Sicherheit: Was du selbst tun kannst

Die Sicherheit deines Kontos und deiner Daten haben für uns höchste Priorität. Darum entwickeln wir unsere Sicherheitsarchitektur ständig weiter und kooperieren dabei auch mit externen Spezialisten und Beratern.

Darüber hinaus kannst du selbst einiges für die Sicherheit deines N26 Kontos tun:

  • Stelle sicher, dass du die jeweils aktuellste Version der N26 App für dein Smartphone installiert hast.
  • Bewahre dein Passwort, deine Karten-PINs oder deinen Überweisungscode sicher und getrennt voneinander auf.
  • Werde misstrauisch, wenn dich irgend jemand nach einer Kombination deines Passwortes oder deiner PIN fragt, egal ob per E-Mail, in der N26 App, am Telefon oder per Chat - N26 wird das niemals tun.
  • Falls du dein Smartphone verlierst, logge dich bitte sofort in dein Online-Banking über unsere Website ein und entknüpfe es. Dein Smartphone ist ein wichtiger Bestandteil unserer dreistufigen Sicherheitsarchitektur.
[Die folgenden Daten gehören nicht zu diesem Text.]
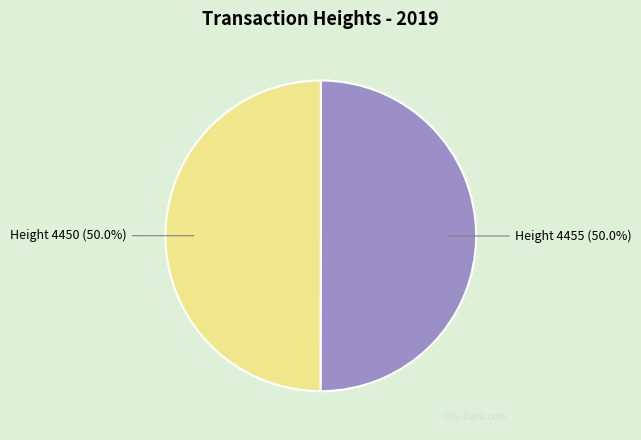

Combined, do Height 4455 (50.0%) and Height 4450 (50.0%) account for over 50%?

Yes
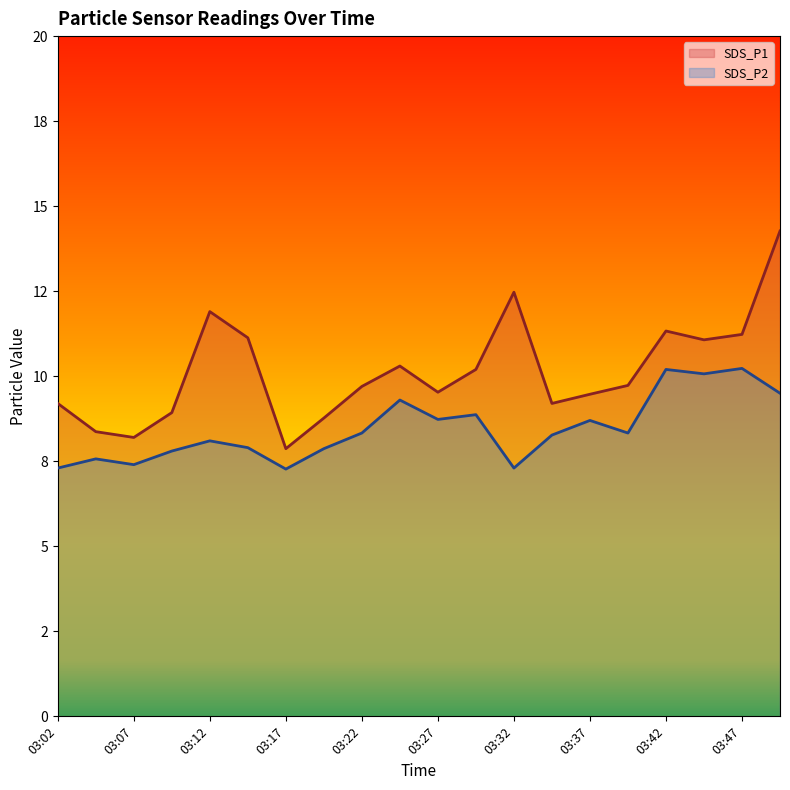

How many lines are shown in the chart?

2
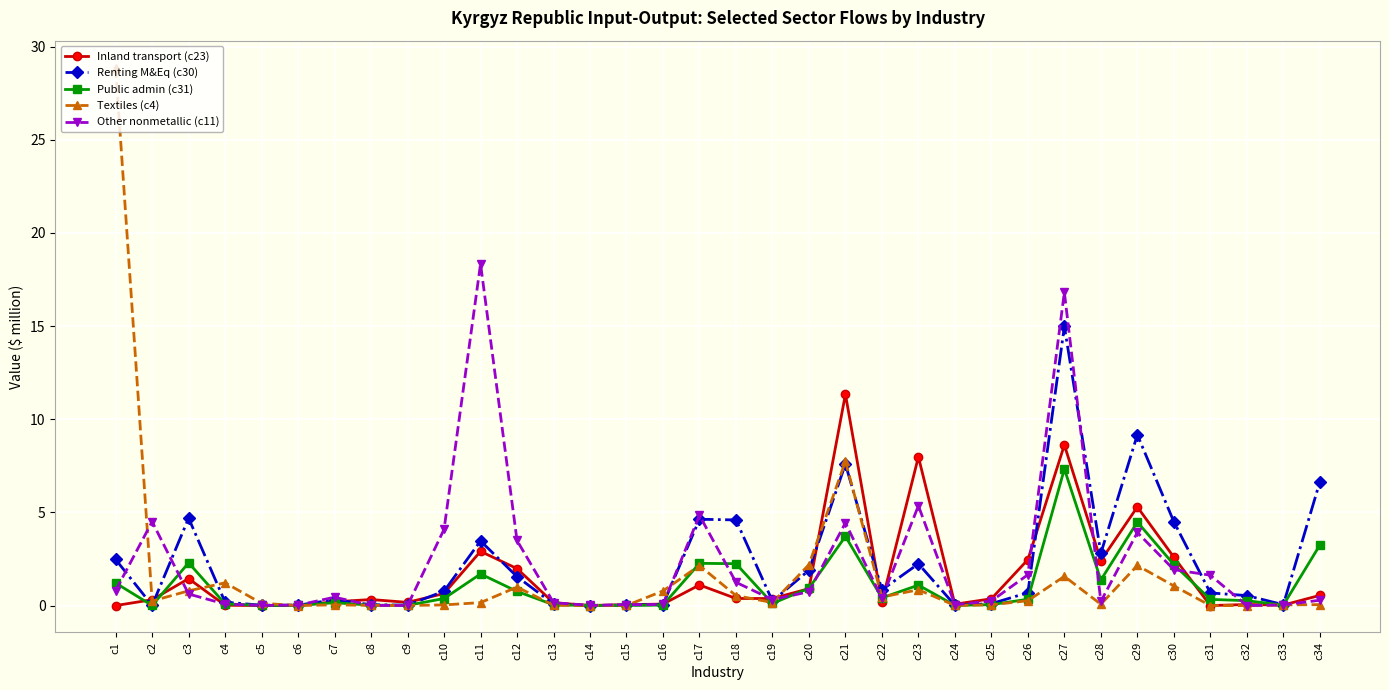

Where is the first local maximum for Other nonmetallic (c11)?

c2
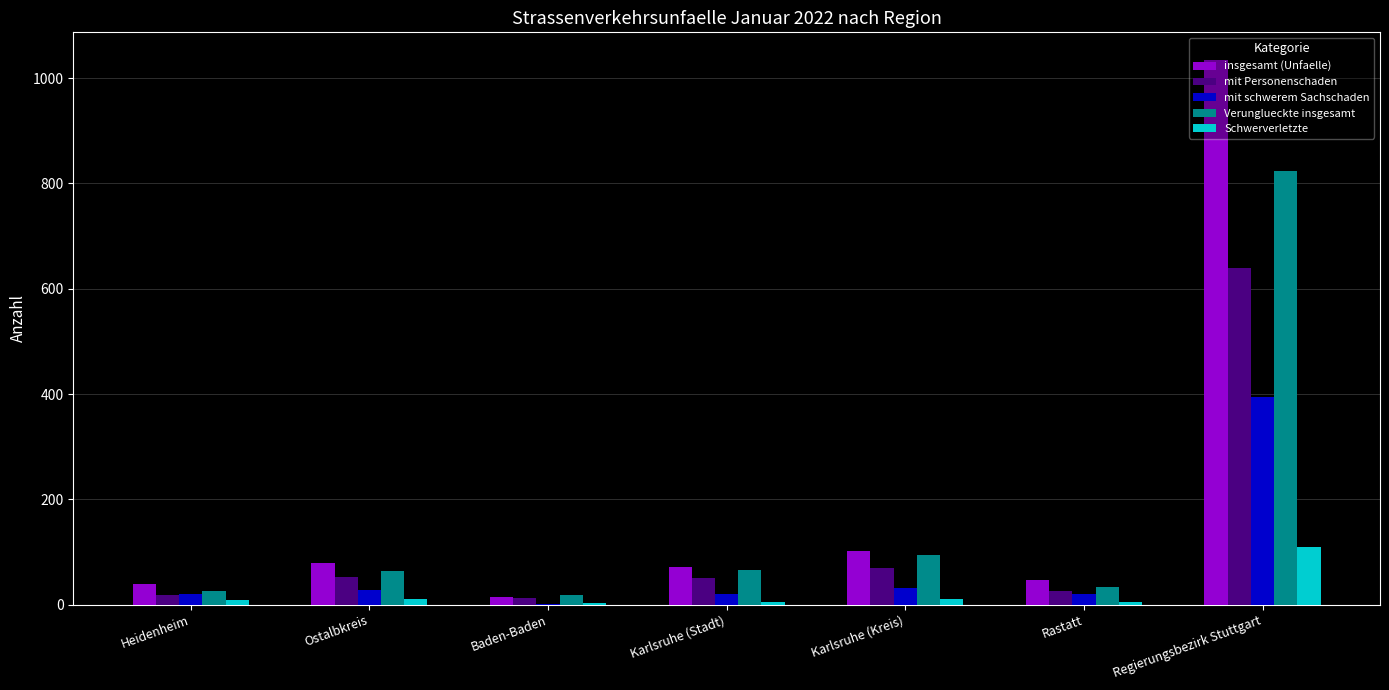

What is the maximum value shown in the chart?

1035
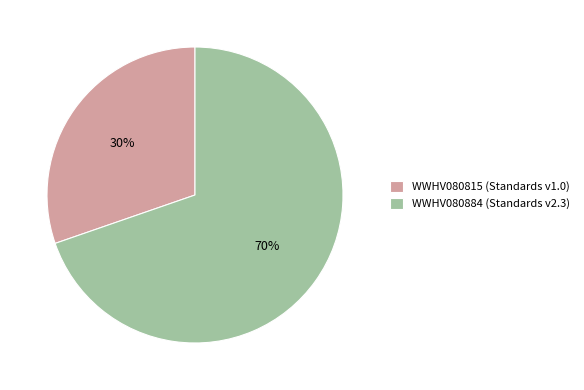

True or false: WWHV080884 accounts for 60% of the total.

False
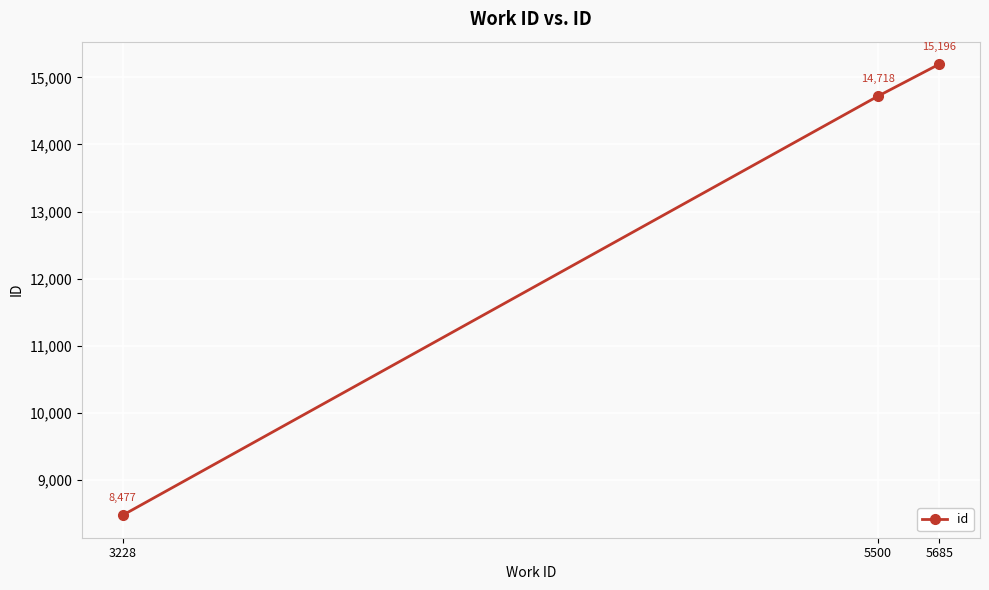

How many lines are shown in the chart?

1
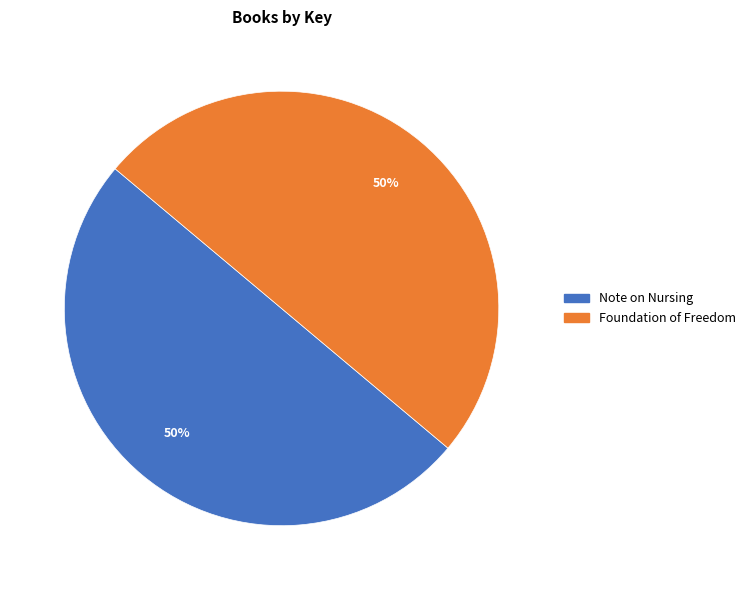

What percentage is the Note on Nursing slice, to the nearest percent?

50%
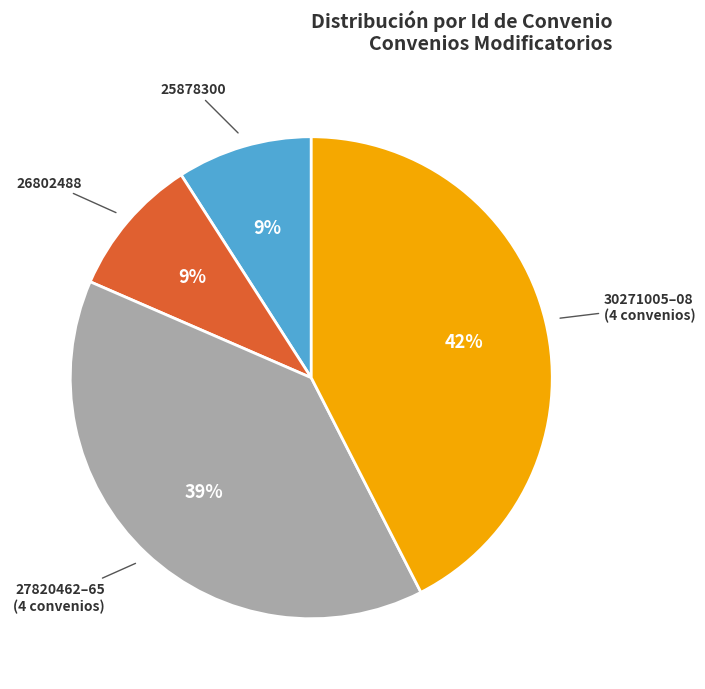

What is the ratio of the value at 30271005–08 (4 convenios) to the value at 25878300?

4.7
Zudem haben wir eine dedizierte E-Mail-Adresse eingerichtet, über die du uns ausschließlich Vermutungen über Sicherheitsschwachstellen mitteilen kannst: security@n26.com.

Bei dieser Gelegenheit:

N26 wurde von dem Sicherheitsexperten Vincent Haupert kontaktiert, der uns über eine theoretische Schwachstelle in unserer öffentlichen API unterrichtete. In Zusammenarbeit mit dem Experten haben unsere Tech- und Sicherheitsteams sofort damit begonnen, das Ausmaß und die Auswirkungen der von ihm demonstrierten Methode zu untersuchen.

Unsere umfassenden Tests haben ergeben, dass die persönlichen Informationen unserer Kunden in den untersuchten Szenarien zu keinem Zeitpunkt dritten Parteien zugänglich waren. Wir konnten außerdem keine Nachweise für nicht autorisierte Transaktionen finden, die mit dieser Methode in Zusammenhang stehen.

Personenbezogene Daten und Geldmittel von N26 Nutzern wurden durch die demonstrierte Schwachstelle folglich nicht beeinträchtigt. N26 Nutzer müssen nichts weiter tun, um ihre Konten zu schützen.

Nach unserer Untersuchung haben wir zudem alle potenziellen, durch diese Methode demonstrierten Schwachstellen identifiziert und behoben:

  • Wir haben die Datenübermittlung durch die Spezifizierung der Sicherheitszertifikate für jede Verbindung noch sicherer gemacht (sog. Certificate Pinning)
  • Wir haben die Informationen, die über unsere API zugänglich sind, signifikant reduziert
  • Wir haben eine weitere Verschlüsselungsebene für den Informationsaustausch über unsere API hinzugefügt
  • Wir haben Reaktionsverzögerungen und Zeitüberschreitungen eingeführt, die verhindern, dass Bots und Skripte mit Transaktions-Calls interferieren können.